First, if you end up with an negative offset, i.e. reading data from 'before the beginning of the file', write out nulls (zero bytes). That's because the compression buffer is, by default, initialized to zeros; so it's possible, if the start of the file contains a run of zeros, that the file may reference a block you haven't written. For example, if you're at position 50 in your output, it's possible you may get an offset indicating to go back 60 bytes to offset -10. If you have to read 5 bytes from there, you just write out 5 nulls. However, you could have to read 15 bytes from there. In that case, you write out 10 nulls (the part of the data 'before' the file start), then the 5 bytes from the beginning of the file.

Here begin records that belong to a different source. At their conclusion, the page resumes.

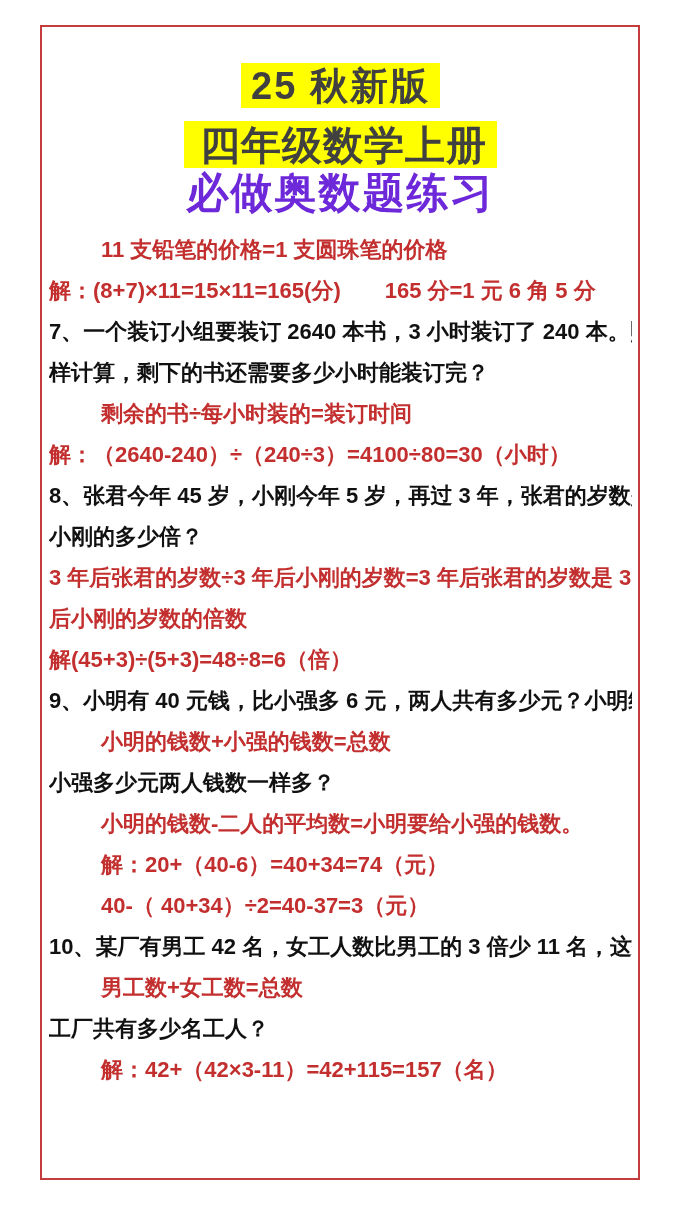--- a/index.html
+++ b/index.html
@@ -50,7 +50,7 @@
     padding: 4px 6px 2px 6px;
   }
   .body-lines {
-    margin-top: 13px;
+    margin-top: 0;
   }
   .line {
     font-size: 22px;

Secondly, you can have a repeated run. This is almost the opposite problem: when you go off the end of your output. Say you're at offset 100 in your output, and you have to go to offset 95 to read in a reference. This is okay, but if the reference length is >5, you loop the output. So if you had to write out 15 bytes, you'd write out the five bytes that were available, then write them out again, then again, to make up the 15 bytes you needed.
The FF7 files use both of these 'tricks', so you can't ignore them.
If you use a circular 4KiB buffer, you can ignore these issues completely, as long as you do a one-byte-at-a-time copy for the references.